**TEXTE SOURCE**
Tu venais d’une famille de musiciens ?
Mon père était musicien amateur, il avait été Zazou, il avait joué du trombone, de la batterie et du piano. Il adorait le swing, le jazz… Et très tôt on a appris ça, nous les enfants, dès qu’il y avait un voyage en voiture, on écoutait de la musique et surtout on chantait et on « scattait » ! Il adorait aussi Brassens, Boris Vian, Bobby Lapointe, tous ces trucs… Un des premiers disques qui m’a fasciné était un disque de Thelonious Monk (« Monk’s Music ») ! Mais surtout j’étais fasciné par la pop et je passais mon temps chez les disquaires à écouter de la musique ! Dès l’âge de 7/8 ans, tout mon argent de poche passait en 45t de l’époque !
https://www.youtube.com/watch?v=HTnjghh4nJ4
Tu commences quand le saxophone ?
Beaucoup plus tard, j’ai d’abord commencé par le piano classique. Assez vite j’en ai eu marre. Mes parents m’ont alors acheté une batterie : c’était le cadeau de mes rêves ! Comme je travaillais bien à l’école, ils me l’ont offert ! J’ai fait mon premier concert à Lorient à 14 ans à la batterie avec deux frères : Bertrand et Emmanuel Binet, respectivement à la guitare et à la basse et eux aussi sont devenus professionnels. On faisait des reprises de trucs progressifs comme « Chicago Transit Authority », « King Crimson » ou alors le « Plastic Ono Band », ce genre de trucs… J’avais mon groupe à Lorient : « Everlasting » !
Tu arrives quand à Rennes ?

**DONNÉES EXTRAITES**

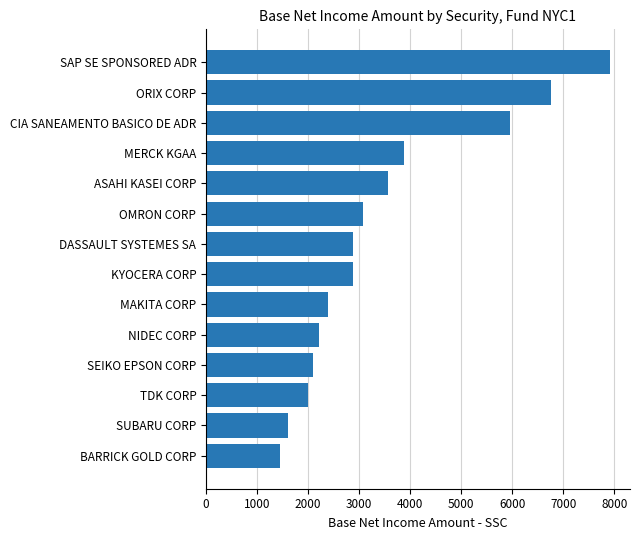

Is it true that the value at OMRON CORP is 4322.7?

False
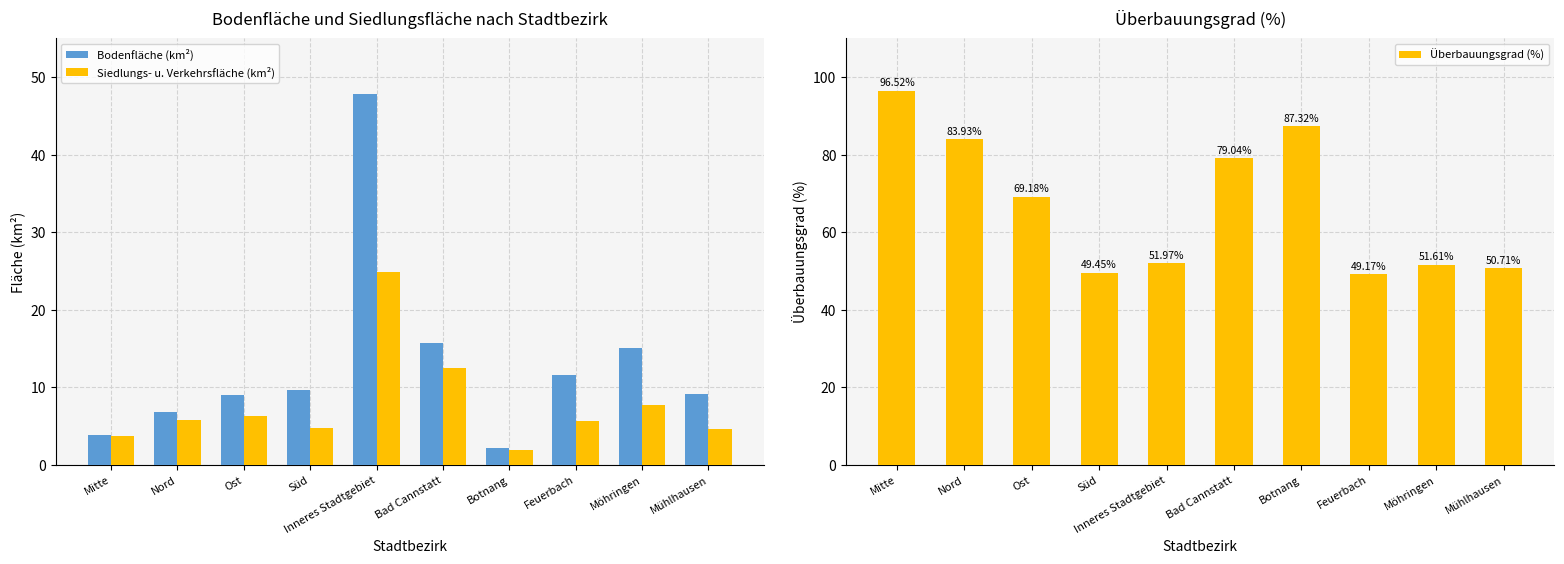

What is the maximum value for Überbauungsgrad (%)?

96.5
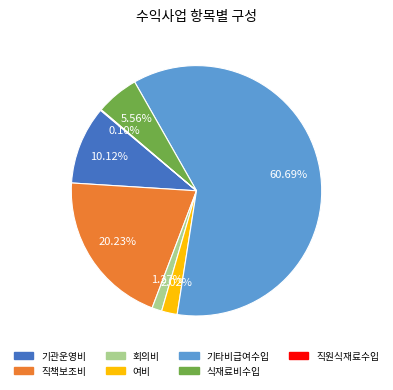

To the nearest percent, what is the difference between the largest and smallest slice percentages?

61%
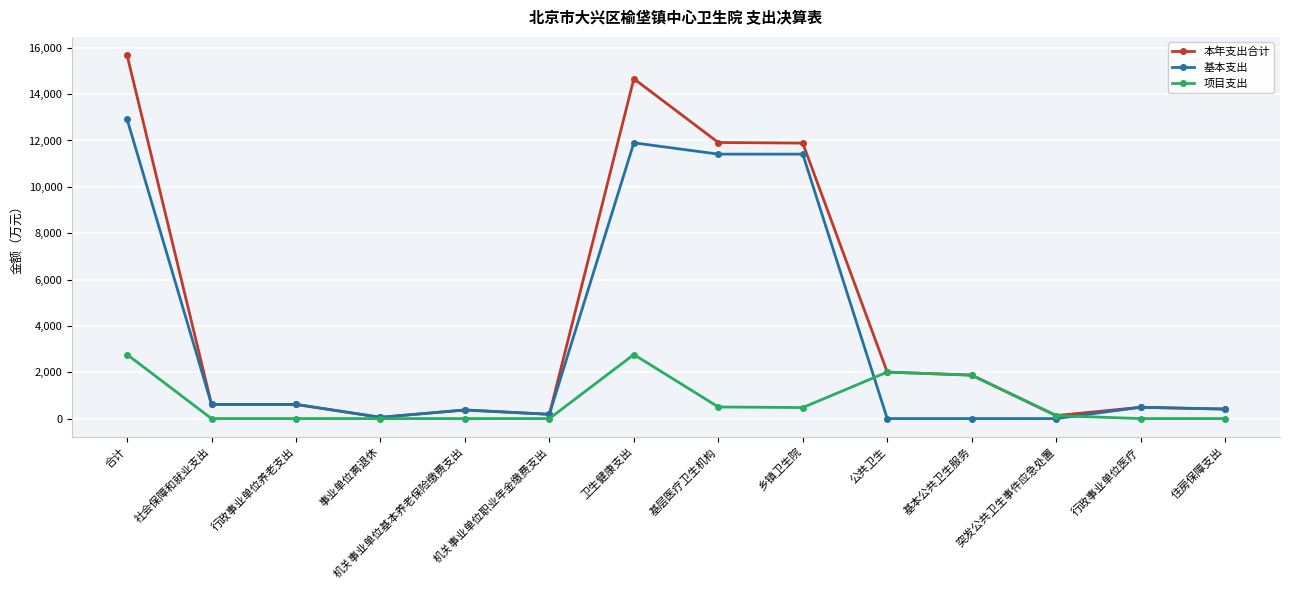

Is it true that 本年支出合计 equals 7608.6 at 合计?

False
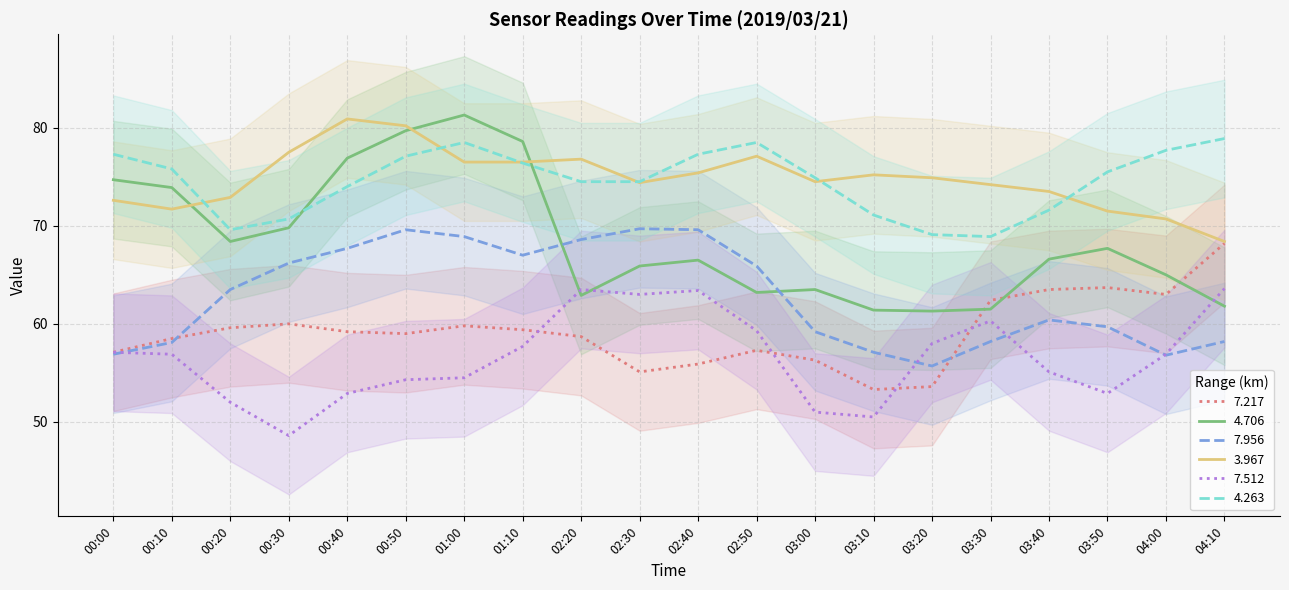

Reading right to left, transcribe all the data shown in this chart.

7.217: 68.2	63.0	63.7	63.5	62.4	53.6	53.3	56.3	57.3	55.9	55.1	58.7	59.4	59.8	59.0	59.2	60.0	59.6	58.5	57.1
4.706: 61.8	65.0	67.7	66.6	61.5	61.3	61.4	63.5	63.2	66.5	65.9	62.9	78.6	81.3	79.7	76.9	69.8	68.4	73.9	74.7
7.956: 58.2	56.8	59.7	60.4	58.2	55.7	57.1	59.2	65.9	69.6	69.7	68.6	67.0	68.9	69.6	67.7	66.2	63.5	58.1	56.9
3.967: 68.4	70.7	71.5	73.5	74.2	74.9	75.2	74.5	77.1	75.4	74.4	76.8	76.5	76.5	80.2	80.9	77.5	72.9	71.7	72.6
7.512: 63.6	56.9	52.9	55.1	60.3	58.0	50.5	51.0	59.3	63.4	63.0	63.5	57.7	54.5	54.3	52.9	48.6	52.0	56.9	57.1
4.263: 78.9	77.7	75.5	71.6	68.9	69.1	71.1	74.9	78.5	77.3	74.5	74.5	76.4	78.5	77.1	74.0	70.7	69.6	75.8	77.3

**CONSIGNES**
1. Réécrivez sous forme de liste le paragraphe de l'entretien qui commence par « Beaucoup plus tard », en conservant ses faits principaux.
2. Recopiez fidèlement le passage de l'entretien qui va de « https://www.youtube.com/watch?v=HTnjghh4nJ4 » jusqu'à « quand à Rennes ? » inclus.

**CORRIGÉ**
1.
- Le saxophone n'arrive que beaucoup plus tard.
- Début par le piano classique, vite abandonné par lassitude.
- Une batterie offerte par les parents, cadeau rêvé, en récompense du bon travail à l'école.
- Premier concert à Lorient à 14 ans, à la batterie, avec les frères Bertrand et Emmanuel Binet (guitare et basse), eux aussi devenus professionnels.
- Reprises de morceaux progressifs : « Chicago Transit Authority », « King Crimson », « Plastic Ono Band ».
- Un groupe à Lorient : « Everlasting ».

2.
https://www.youtube.com/watch?v=HTnjghh4nJ4
Tu commences quand le saxophone ?
Beaucoup plus tard, j’ai d’abord commencé par le piano classique. Assez vite j’en ai eu marre. Mes parents m’ont alors acheté une batterie : c’était le cadeau de mes rêves ! Comme je travaillais bien à l’école, ils me l’ont offert ! J’ai fait mon premier concert à Lorient à 14 ans à la batterie avec deux frères : Bertrand et Emmanuel Binet, respectivement à la guitare et à la basse et eux aussi sont devenus professionnels. On faisait des reprises de trucs progressifs comme « Chicago Transit Authority », « King Crimson » ou alors le « Plastic Ono Band », ce genre de trucs… J’avais mon groupe à Lorient : « Everlasting » !
Tu arrives quand à Rennes ?